Mahkemece, teknik bilirkişi Selçuk Aksoy ve Abdullah Kılınç’ın 02.06.2009 havale tarihli raporlarına ekli krokide A harfiyle gösterilen 23518, 74 m2 yüzölçümlü taşınmaz hakkındaki davanın kabulüyle davacı adına tapuya kayıt ve tesciline karar verilmesi üzerine hüküm davalı Hazine vekili tarafından temyiz edilmiştir.
Dava; kazanmayı sağlayan zilyetlik, harici satın alma ve eklemeli zilyetlik hukuksal sebeplerine dayalı olarak TMK.nun 713/1 ve 3402 sayılı Kadastro Kanununun 14.maddesi gereğince açılan mülkiyetin aktarılmasına ilişkin tapu iptali ve tescil davasıdır.

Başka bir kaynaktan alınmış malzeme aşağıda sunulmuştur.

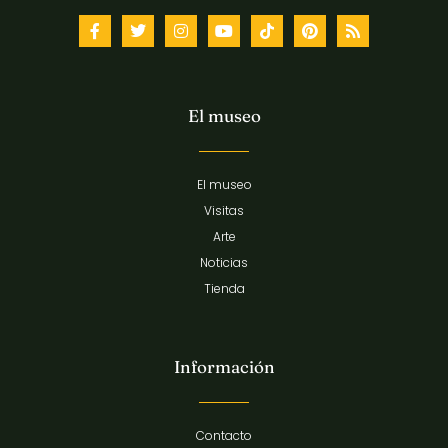
El museo
El museo
Visitas
Arte
Noticias
Tienda
Información
Contacto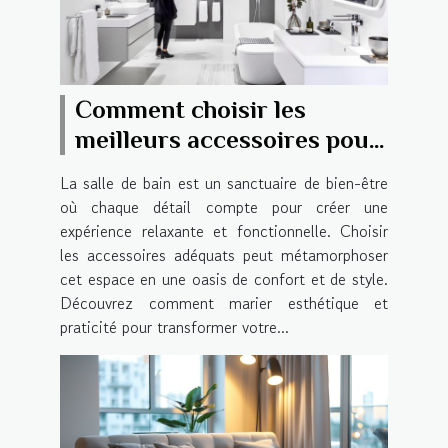
Comment choisir les
meilleurs accessoires pour
votre salle de bain
La salle de bain est un sanctuaire de bien-être
où chaque détail compte pour créer une
expérience relaxante et fonctionnelle. Choisir
les accessoires adéquats peut métamorphoser
cet espace en une oasis de confort et de style.
Découvrez comment marier esthétique et
praticité pour transformer votre...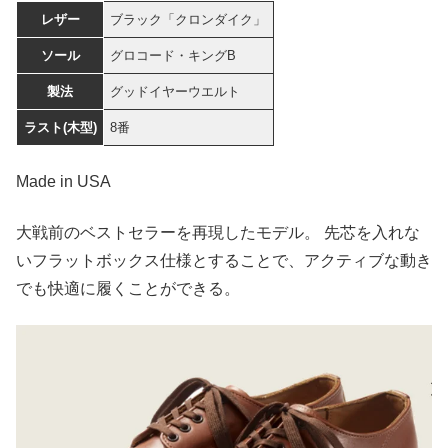
レザー
ブラック「クロンダイク」
ソール
グロコード・キングB
製法
グッドイヤーウエルト
ラスト(木型)
8番
Made in USA
大戦前のベストセラーを再現したモデル。 先芯を入れな
いフラットボックス仕様とすることで、アクティブな動き
でも快適に履くことができる。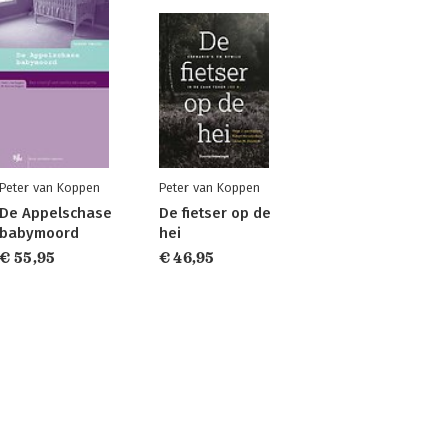
Peter van Koppen
Peter van Koppen
De Appelschase
De fietser op de
babymoord
hei
€ 55,95
€ 46,95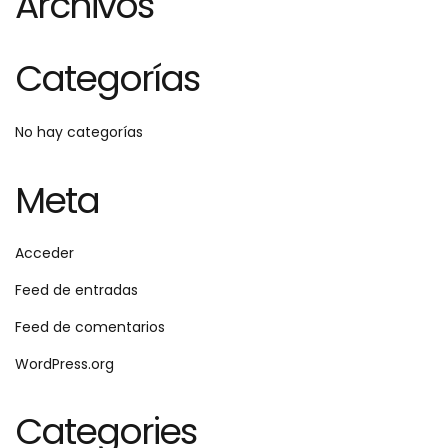
Archivos
Categorías
No hay categorías
Meta
Acceder
Feed de entradas
Feed de comentarios
WordPress.org
Categories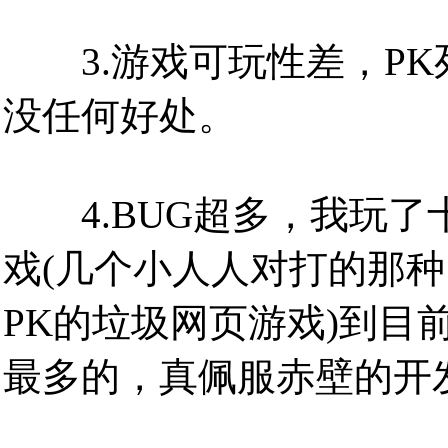
3.游戏可玩性差，PK
没任何好处。
4.BUG超多，我玩了
戏(几个小人人对打的那
PK的垃圾网页游戏)到目
最多的，真佩服赤壁的开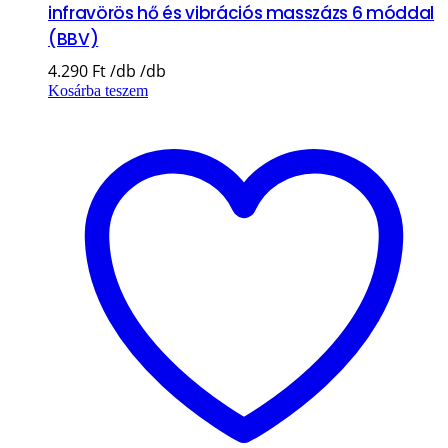
infravörös hő és vibrációs masszázs 6 móddal
(BBV)
4.290
Ft
Kosárba teszem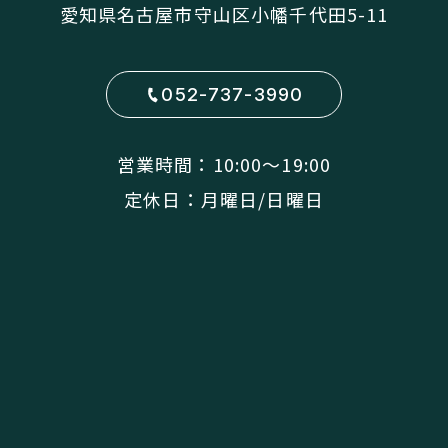
愛知県名古屋市守山区小幡千代田5-11
052-737-3990
営業時間：10:00〜19:00
定休日：月曜日/日曜日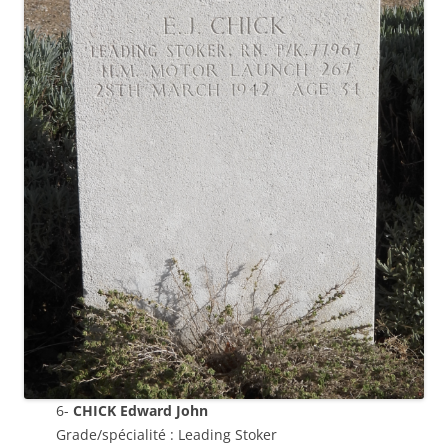
6-
CHICK Edward John
Grade/spécialité : Leading Stoker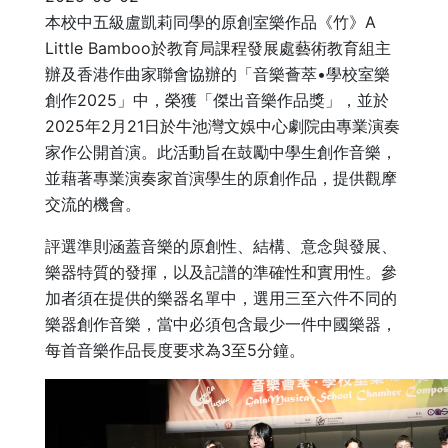
本校中五級盧凱莉同學的原創室樂作品《竹》A
Little Bamboo於教育局課程發展處藝術教育組主
辦及香港作曲家聯會協辦的「音樂薈萃•學校室樂
創作2025」中，榮獲「傑出音樂作品獎」，並於
2025年2月21日於牛池灣文娛中心劇院由專業演奏
家作公開首演。此活動旨在鼓勵中學生創作音樂，
並藉著專業演奏家首演學生的原創作品，提供觀摩
交流的機會。
評選準則涵蓋音樂的原創性、結構、意念與發展、
樂器特質的發揮，以及記譜的準確性和實用性。參
加者須在提供的樂器名單中，選用三至六件不同的
樂器創作音樂，當中必須包含最少一件中國樂器，
每首音樂作品長度要求為3至5分鐘。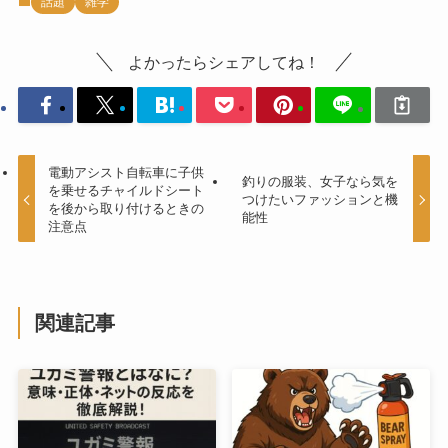
話題
雑学
よかったらシェアしてね！
電動アシスト自転車に子供
釣りの服装、女子なら気を
を乗せるチャイルドシート
つけたいファッションと機
を後から取り付けるときの
能性
注意点
関連記事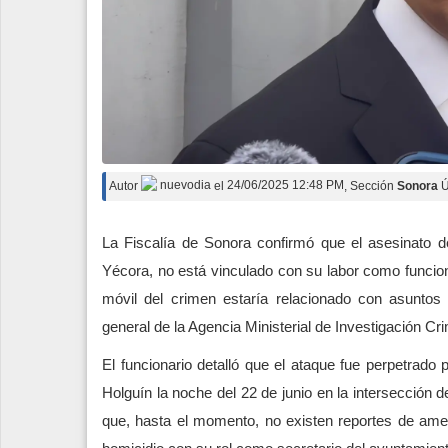
Autor
nuevodia
el
24/06/2025 12:48 PM
, Sección
Sonora
Ú
La Fiscalía de Sonora confirmó que el asesinato d
Yécora, no está vinculado con su labor como funcion
móvil del crimen estaría relacionado con asuntos 
general de la Agencia Ministerial de Investigación Cr
El funcionario detalló que el ataque fue perpetrado p
Holguín la noche del 22 de junio en la intersección d
que, hasta el momento, no existen reportes de amen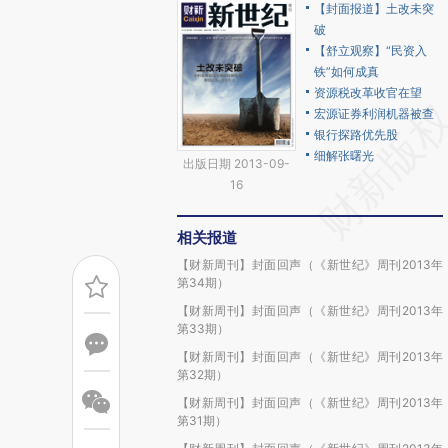
【封面报道】土改未突
破
【舒立观察】“民资入
铁”如何成真
资源税改革收官在望
宏源证券利润机器被查
银行探路优先股
细解张曙光
出版日期 2013-09-
16
相关报道
【财新周刊】封面回声（《新世纪》周刊2013年
第34期）
【财新周刊】封面回声（《新世纪》周刊2013年
第33期）
【财新周刊】封面回声（《新世纪》周刊2013年
第32期）
【财新周刊】封面回声（《新世纪》周刊2013年
第31期）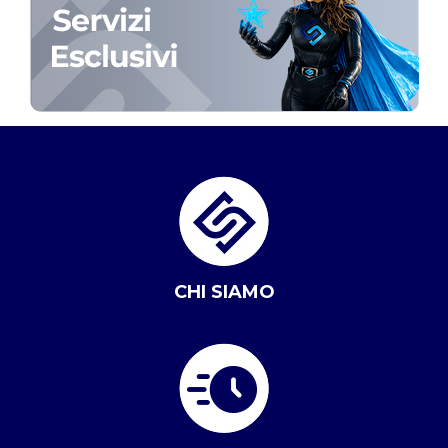
CHI SIAMO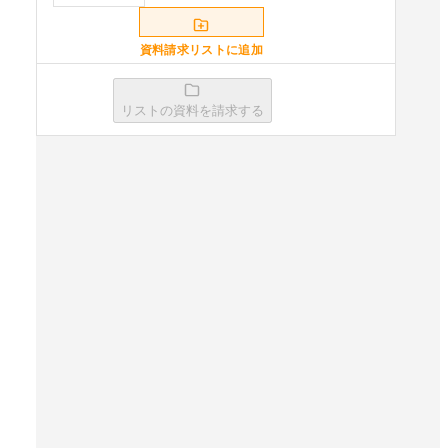
資料請求リストに追加
リストの資料を請求する
HRBrain
資料請求リストに追加
SmartHRタレントマネジメント
資料請求リストに追加
Wevox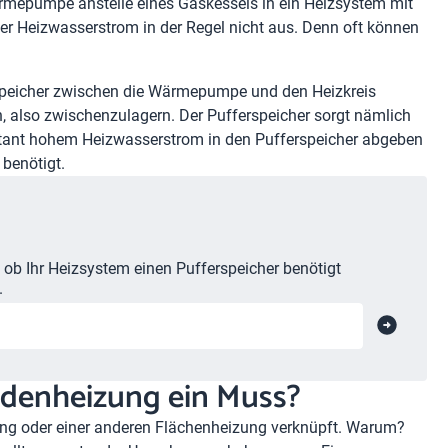
mepumpe anstelle eines Gaskessels in ein Heizsystem mit
der Heizwasserstrom in der Regel nicht aus. Denn oft können
rspeicher zwischen die Wärmepumpe und den Heizkreis
rn, also zwischenzulagern. Der Pufferspeicher sorgt nämlich
tant hohem Heizwasserstrom in den Pufferspeicher abgeben
benötigt.
, ob Ihr Heizsystem einen Pufferspeicher benötigt
.
odenheizung ein Muss?
ung
oder einer anderen Flächenheizung verknüpft. Warum?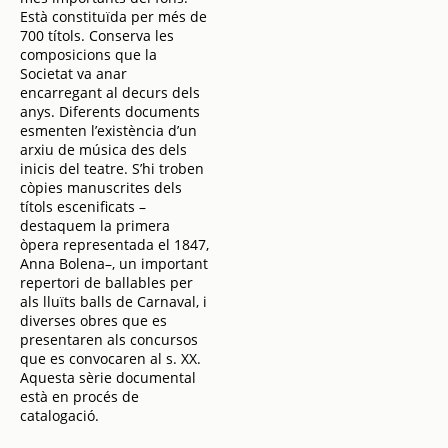
Està constituïda per més de
700 títols. Conserva les
composicions que la
Societat va anar
encarregant al decurs dels
anys. Diferents documents
esmenten l’existència d’un
arxiu de música des dels
inicis del teatre. S’hi troben
còpies manuscrites dels
títols escenificats –
destaquem la primera
òpera representada el 1847,
Anna Bolena–, un important
repertori de ballables per
als lluïts balls de Carnaval, i
diverses obres que es
presentaren als concursos
que es convocaren al s. XX.
Aquesta sèrie documental
està en procés de
catalogació.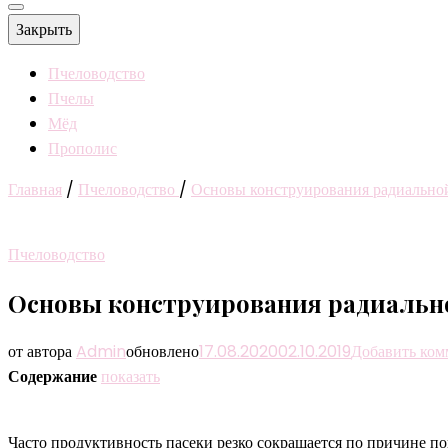
Закрыть
Пчеловодство
Пчелы
Мёд
Прополис
Главная
/
Пчеловодство
/
Основы конструирования радиально
Пчеловодство
Основы конструирования радиальн
от автора
Admin
обновлено
17.08.2020
02.10.2019
Добавить ком
Содержание
показать
Часто продуктивность пасеки резко сокращается по причине п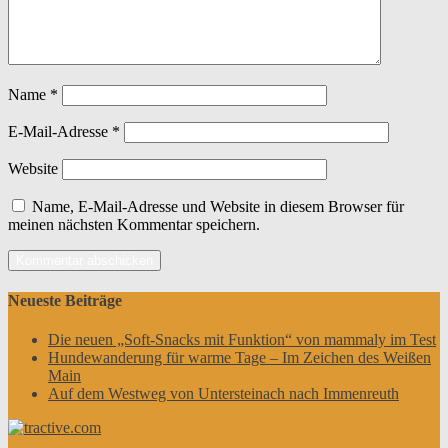
Name
*
E-Mail-Adresse
*
Website
Name, E-Mail-Adresse und Website in diesem Browser für
meinen nächsten Kommentar speichern.
Neueste Beiträge
Die neuen „Soft-Snacks mit Funktion“ von mammaly im Test
Hundewanderung für warme Tage – Im Zeichen des Weißen
Main
Auf dem Westweg von Untersteinach nach Immenreuth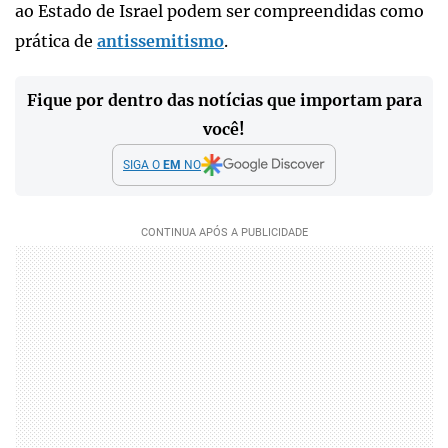
ao Estado de Israel podem ser compreendidas como
prática de
antissemitismo
.
Fique por dentro das notícias que importam para
você!
SIGA O
EM
NO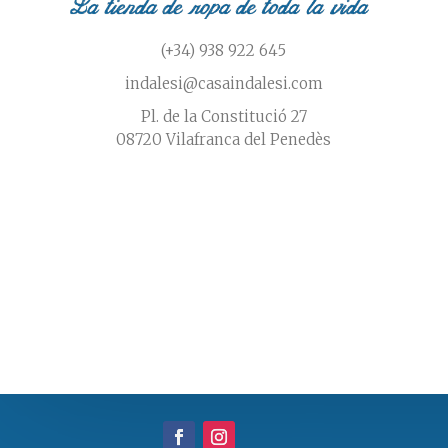
(+34) 938 922 645
indalesi@casaindalesi.com
Pl. de la Constitució 27
08720 Vilafranca del Penedès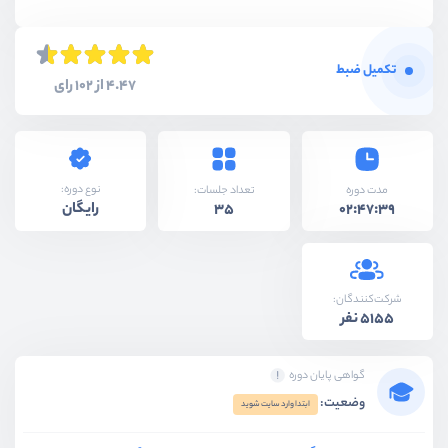
تکمیل ضبط
4.47 از 102 رای
نوع دوره:
مدت دوره
تعداد جلسات:
رایگان
35
02:47:39
شرکت‌کنندگان:
5155 نفر
گواهی پایان دوره
وضعیت:
ابتدا وارد سایت شوید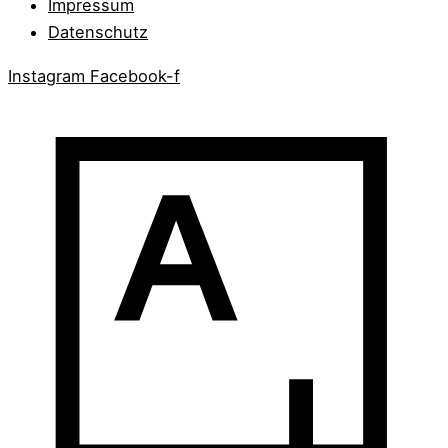
Impressum
Datenschutz
Instagram
Facebook-f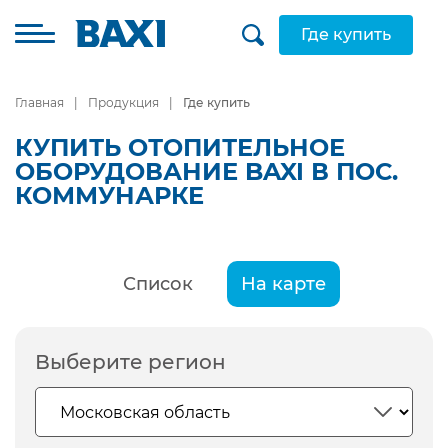
Где купить
Главная
Продукция
Где купить
КУПИТЬ ОТОПИТЕЛЬНОЕ
ОБОРУДОВАНИЕ BAXI В ПОС.
КОММУНАРКЕ
Список
На карте
Выберите регион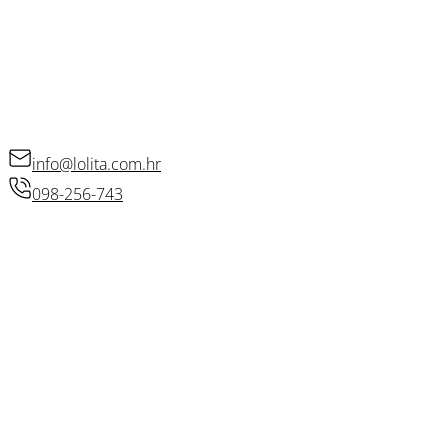
Politika privatnosti
Raskid ugovora
KONTAKT
info@lolita.com.hr
098-256-743
© 2026 • Lolita d.o.o.
Izradio: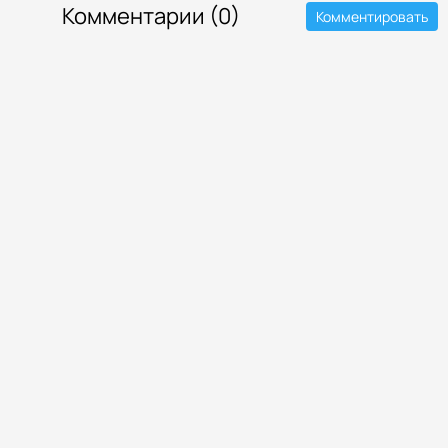
Комментарии (0)
Комментировать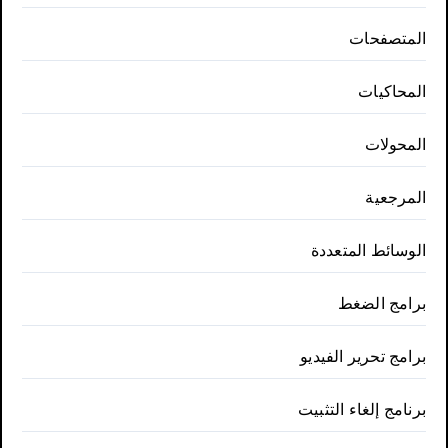
المتصفحات
المحاكيات
المحولات
المرجعية
الوسائط المتعددة
برامج الضغط
برامج تحرير الفيديو
برنامج إلغاء التثبيت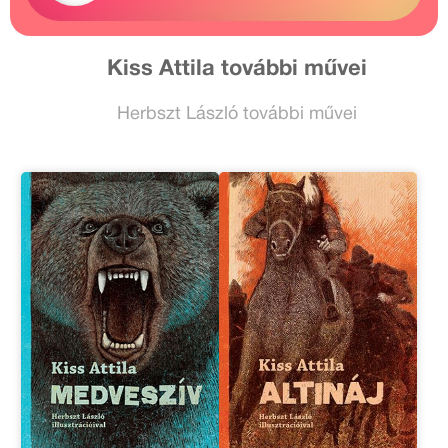
Kiss Attila további művei
Herbszt László további művei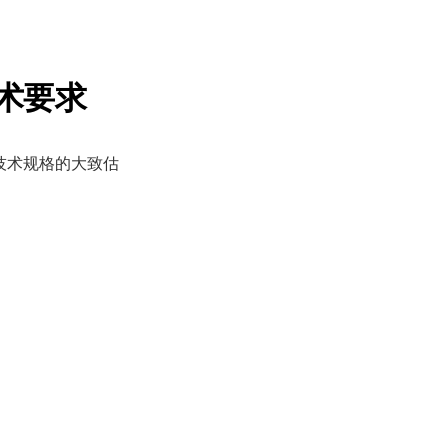
 技术要求
源/技术规格的大致估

Mahkemece, davanın kabulüne karar verilmişse de yapılan araştırma ve inceleme hüküm vermeye yeterli bulunmamaktadır. Dava konusu parsel, 17.05.2007 tarihinde yapılan kadastro çalışmaları sırasında Devletin hüküm ve tasarrufu altında bulunan ekonomik yarar sağlanması mümkün olan yerlerden olması nedeniyle ham toprak niteliğiyle 201 hektar 0075,40 m2 yüzölçümlü olarak ... adına tespit ve tescil edilmiş, kadastro tutanağı 08.09.2007 tarihinde kesinleşmiştir. Keşifte dinlenen uzman bilirkişi ziraat mühendisi Bedrettin Eğir 15.12.2009 günlü ek raporunda; “…Söz konusu taşınmazın son yıllarda (6-7 yıl arası) işlemeli tarım yapılmadığını, ancak keşif tarihinde toprak işlemesi yapılarak komşu arazilerden yayılan mera bitkilerinin yok edilerek fiğ ekildiğini, ayrıca sürülen alan içerisinde sürümden arta kalan çok az miktardaki geven bitkisinin (çok yıllık mera bitkisi) taç ve kök yapısından da 5-8 yıl arası toprak işlemesinin yapılmadığı kanaatine varıldığını” açıklamıştır.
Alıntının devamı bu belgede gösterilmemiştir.